■ INFORMATION SHOWN
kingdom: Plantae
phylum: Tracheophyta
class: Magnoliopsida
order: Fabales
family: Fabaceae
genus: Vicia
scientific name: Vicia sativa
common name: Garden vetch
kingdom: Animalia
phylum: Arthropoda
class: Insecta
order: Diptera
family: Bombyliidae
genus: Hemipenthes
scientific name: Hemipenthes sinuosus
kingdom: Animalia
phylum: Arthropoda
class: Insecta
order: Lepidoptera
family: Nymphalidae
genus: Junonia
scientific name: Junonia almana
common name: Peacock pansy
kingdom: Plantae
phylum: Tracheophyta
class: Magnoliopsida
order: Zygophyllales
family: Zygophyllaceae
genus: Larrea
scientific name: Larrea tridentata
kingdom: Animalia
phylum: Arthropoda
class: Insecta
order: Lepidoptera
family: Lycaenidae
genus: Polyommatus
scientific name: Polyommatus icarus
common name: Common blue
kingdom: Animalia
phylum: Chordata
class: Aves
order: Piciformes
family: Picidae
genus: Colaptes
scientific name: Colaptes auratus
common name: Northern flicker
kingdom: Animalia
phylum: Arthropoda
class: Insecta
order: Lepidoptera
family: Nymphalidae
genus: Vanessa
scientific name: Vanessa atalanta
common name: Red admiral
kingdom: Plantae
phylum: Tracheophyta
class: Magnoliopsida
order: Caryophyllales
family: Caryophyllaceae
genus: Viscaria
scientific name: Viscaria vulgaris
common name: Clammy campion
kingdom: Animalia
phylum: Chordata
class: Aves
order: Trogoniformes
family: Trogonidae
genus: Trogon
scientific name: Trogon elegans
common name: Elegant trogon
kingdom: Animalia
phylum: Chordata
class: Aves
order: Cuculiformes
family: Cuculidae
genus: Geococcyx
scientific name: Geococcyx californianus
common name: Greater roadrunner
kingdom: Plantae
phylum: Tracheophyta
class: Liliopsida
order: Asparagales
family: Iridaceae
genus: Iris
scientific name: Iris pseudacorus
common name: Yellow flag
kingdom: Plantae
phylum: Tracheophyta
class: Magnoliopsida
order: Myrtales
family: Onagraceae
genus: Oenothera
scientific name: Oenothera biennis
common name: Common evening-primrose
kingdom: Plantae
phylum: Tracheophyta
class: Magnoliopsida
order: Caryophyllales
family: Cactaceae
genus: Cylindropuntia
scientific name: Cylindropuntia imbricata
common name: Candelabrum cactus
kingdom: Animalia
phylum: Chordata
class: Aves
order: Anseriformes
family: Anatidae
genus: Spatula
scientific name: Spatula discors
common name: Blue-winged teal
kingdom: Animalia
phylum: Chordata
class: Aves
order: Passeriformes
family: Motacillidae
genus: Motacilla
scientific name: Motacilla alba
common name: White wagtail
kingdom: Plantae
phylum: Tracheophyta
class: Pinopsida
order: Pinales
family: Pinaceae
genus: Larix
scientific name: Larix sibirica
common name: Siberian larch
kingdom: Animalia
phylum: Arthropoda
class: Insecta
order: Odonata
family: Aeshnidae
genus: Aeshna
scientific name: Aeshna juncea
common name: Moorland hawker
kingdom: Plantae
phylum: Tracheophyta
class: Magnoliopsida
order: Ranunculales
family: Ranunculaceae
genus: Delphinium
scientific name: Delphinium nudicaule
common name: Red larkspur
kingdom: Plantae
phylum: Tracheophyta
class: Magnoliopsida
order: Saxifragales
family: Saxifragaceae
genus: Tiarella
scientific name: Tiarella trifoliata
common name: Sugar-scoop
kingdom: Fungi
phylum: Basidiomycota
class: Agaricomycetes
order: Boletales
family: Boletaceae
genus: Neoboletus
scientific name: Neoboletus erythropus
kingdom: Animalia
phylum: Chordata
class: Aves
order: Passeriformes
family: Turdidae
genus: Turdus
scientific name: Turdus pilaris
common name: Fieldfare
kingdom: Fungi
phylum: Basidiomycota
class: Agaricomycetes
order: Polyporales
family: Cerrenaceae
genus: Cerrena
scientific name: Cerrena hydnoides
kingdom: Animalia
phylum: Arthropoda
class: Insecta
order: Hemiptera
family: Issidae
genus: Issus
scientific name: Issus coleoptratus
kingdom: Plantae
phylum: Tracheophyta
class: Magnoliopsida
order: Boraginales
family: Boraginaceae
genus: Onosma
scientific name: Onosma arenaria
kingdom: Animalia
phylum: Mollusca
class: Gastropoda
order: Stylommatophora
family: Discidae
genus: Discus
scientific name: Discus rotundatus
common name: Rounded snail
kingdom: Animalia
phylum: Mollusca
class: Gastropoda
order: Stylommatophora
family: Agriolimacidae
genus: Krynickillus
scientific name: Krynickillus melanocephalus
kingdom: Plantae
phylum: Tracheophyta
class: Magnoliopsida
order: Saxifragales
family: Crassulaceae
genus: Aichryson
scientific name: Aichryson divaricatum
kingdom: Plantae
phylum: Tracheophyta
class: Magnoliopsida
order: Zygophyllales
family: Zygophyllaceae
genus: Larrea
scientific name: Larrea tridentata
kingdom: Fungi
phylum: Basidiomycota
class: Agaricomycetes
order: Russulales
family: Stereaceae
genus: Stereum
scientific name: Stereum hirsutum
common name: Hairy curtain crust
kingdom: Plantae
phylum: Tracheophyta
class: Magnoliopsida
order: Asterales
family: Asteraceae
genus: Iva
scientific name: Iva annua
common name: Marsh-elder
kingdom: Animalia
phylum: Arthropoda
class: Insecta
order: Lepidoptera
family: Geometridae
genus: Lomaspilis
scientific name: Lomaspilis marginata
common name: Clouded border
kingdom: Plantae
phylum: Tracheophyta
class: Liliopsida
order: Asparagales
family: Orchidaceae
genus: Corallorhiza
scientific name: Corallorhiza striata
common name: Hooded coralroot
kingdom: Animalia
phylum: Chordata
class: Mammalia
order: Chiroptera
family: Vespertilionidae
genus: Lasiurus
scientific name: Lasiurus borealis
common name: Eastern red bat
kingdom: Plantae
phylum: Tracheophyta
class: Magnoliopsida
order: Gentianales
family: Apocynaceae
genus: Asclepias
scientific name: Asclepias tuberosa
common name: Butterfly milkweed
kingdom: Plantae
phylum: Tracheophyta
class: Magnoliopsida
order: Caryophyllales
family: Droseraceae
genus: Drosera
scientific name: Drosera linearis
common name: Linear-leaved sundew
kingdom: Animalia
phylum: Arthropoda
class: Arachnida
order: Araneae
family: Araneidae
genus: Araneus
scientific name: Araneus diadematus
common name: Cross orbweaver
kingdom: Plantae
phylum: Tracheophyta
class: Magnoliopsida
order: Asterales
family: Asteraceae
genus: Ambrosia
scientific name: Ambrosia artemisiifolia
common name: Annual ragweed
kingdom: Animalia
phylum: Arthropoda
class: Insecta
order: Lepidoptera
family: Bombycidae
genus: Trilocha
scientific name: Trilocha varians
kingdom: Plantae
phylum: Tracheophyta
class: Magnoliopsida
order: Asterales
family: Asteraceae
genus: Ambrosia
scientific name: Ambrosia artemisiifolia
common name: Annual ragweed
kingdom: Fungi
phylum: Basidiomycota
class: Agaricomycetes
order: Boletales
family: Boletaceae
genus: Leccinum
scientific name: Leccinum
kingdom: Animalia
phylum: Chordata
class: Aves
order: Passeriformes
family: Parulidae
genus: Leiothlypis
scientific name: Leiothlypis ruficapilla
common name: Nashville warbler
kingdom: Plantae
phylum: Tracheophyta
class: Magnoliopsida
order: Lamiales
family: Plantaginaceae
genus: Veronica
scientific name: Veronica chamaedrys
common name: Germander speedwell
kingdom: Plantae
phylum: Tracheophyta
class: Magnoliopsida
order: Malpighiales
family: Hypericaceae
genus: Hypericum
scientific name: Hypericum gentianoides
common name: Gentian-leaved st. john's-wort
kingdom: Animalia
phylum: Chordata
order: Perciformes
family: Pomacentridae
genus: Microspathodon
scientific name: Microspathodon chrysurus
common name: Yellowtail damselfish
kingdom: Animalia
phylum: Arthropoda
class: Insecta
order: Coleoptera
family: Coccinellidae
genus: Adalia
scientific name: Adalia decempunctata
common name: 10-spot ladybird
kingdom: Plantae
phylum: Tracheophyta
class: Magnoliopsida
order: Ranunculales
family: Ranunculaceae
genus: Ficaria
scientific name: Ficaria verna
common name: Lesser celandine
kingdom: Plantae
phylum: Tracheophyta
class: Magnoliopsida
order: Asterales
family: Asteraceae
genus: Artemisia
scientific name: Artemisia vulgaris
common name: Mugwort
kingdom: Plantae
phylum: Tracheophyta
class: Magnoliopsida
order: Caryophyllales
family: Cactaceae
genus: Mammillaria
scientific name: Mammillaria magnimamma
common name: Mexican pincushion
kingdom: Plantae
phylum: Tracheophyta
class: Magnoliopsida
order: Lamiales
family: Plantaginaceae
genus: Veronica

■ EXERCISE BRIEF
Copy the lines starting at the beginning of the items and ending at the line that contains "genus: Colaptes", both ends included. Swap "phylum" for "division" and leave everything else unchanged.

■ RESPONSE TO THIS EXERCISE
kingdom: Plantae
division: Tracheophyta
class: Magnoliopsida
order: Fabales
family: Fabaceae
genus: Vicia
scientific name: Vicia sativa
common name: Garden vetch
kingdom: Animalia
division: Arthropoda
class: Insecta
order: Diptera
family: Bombyliidae
genus: Hemipenthes
scientific name: Hemipenthes sinuosus
kingdom: Animalia
division: Arthropoda
class: Insecta
order: Lepidoptera
family: Nymphalidae
genus: Junonia
scientific name: Junonia almana
common name: Peacock pansy
kingdom: Plantae
division: Tracheophyta
class: Magnoliopsida
order: Zygophyllales
family: Zygophyllaceae
genus: Larrea
scientific name: Larrea tridentata
kingdom: Animalia
division: Arthropoda
class: Insecta
order: Lepidoptera
family: Lycaenidae
genus: Polyommatus
scientific name: Polyommatus icarus
common name: Common blue
kingdom: Animalia
division: Chordata
class: Aves
order: Piciformes
family: Picidae
genus: Colaptes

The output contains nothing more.